> **The task**
Work out how many lines of the records contain "Left". Answer with the number and nothing else.

·····

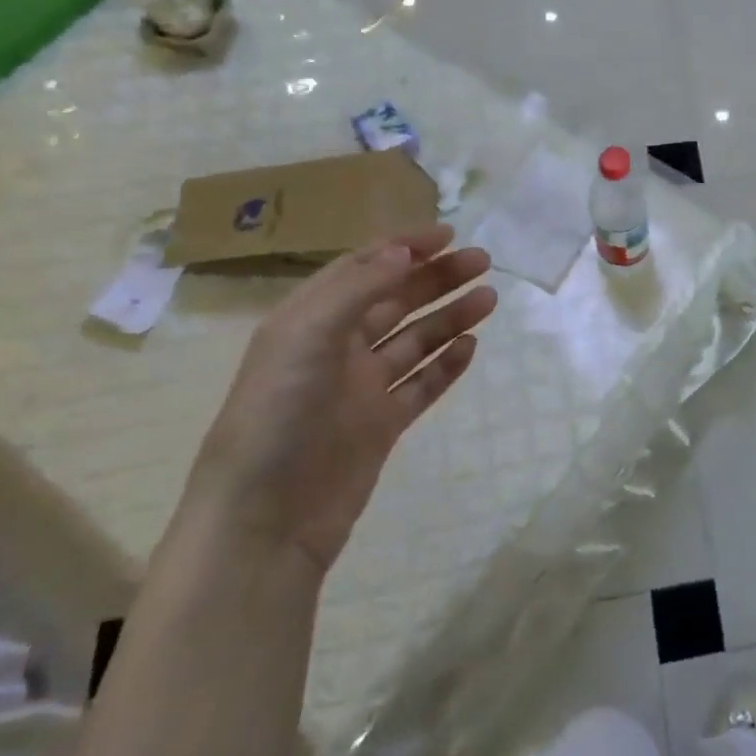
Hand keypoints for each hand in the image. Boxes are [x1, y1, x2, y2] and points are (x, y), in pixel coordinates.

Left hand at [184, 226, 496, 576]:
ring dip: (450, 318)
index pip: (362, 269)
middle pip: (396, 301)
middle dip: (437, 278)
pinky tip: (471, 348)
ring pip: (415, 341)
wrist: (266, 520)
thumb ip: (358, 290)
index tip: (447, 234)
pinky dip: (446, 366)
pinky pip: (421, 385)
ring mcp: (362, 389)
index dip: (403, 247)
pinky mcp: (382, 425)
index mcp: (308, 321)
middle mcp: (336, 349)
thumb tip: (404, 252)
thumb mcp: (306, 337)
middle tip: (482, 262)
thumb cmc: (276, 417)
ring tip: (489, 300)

·····

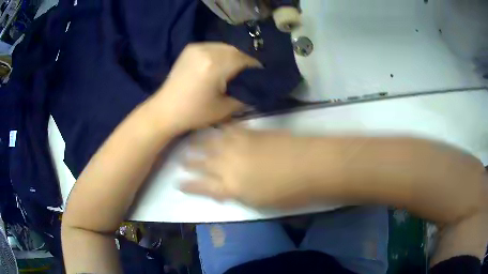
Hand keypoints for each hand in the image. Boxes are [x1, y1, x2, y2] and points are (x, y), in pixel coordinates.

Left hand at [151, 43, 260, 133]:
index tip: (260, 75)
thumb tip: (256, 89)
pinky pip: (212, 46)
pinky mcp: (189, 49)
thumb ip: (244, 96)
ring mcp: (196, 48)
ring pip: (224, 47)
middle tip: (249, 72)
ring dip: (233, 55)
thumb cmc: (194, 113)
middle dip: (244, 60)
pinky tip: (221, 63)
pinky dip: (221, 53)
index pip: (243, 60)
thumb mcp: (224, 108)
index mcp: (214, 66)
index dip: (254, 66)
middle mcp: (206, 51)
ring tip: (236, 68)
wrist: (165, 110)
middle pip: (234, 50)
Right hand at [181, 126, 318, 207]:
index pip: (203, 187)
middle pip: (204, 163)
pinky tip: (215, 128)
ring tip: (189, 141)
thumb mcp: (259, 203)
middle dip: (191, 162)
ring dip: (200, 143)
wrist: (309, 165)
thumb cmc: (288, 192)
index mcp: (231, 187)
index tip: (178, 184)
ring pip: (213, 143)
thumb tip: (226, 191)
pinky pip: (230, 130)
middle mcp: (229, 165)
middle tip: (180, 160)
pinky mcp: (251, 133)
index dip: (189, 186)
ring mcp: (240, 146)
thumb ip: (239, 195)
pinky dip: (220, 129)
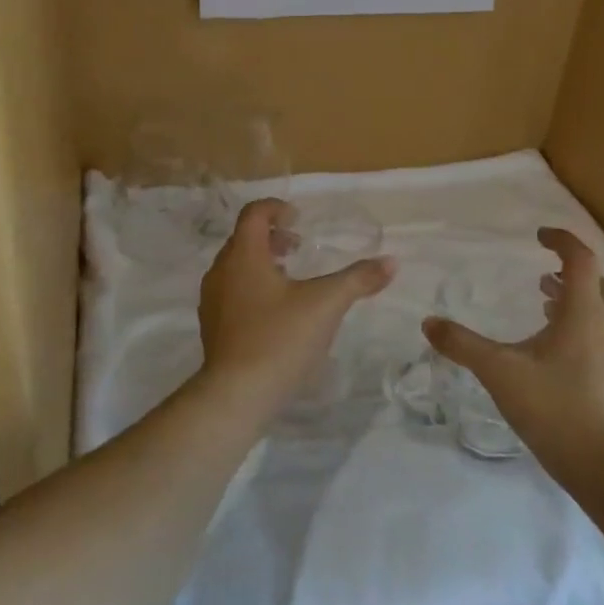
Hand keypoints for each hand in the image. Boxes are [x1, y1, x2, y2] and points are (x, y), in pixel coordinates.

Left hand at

·····

> **Response area**
3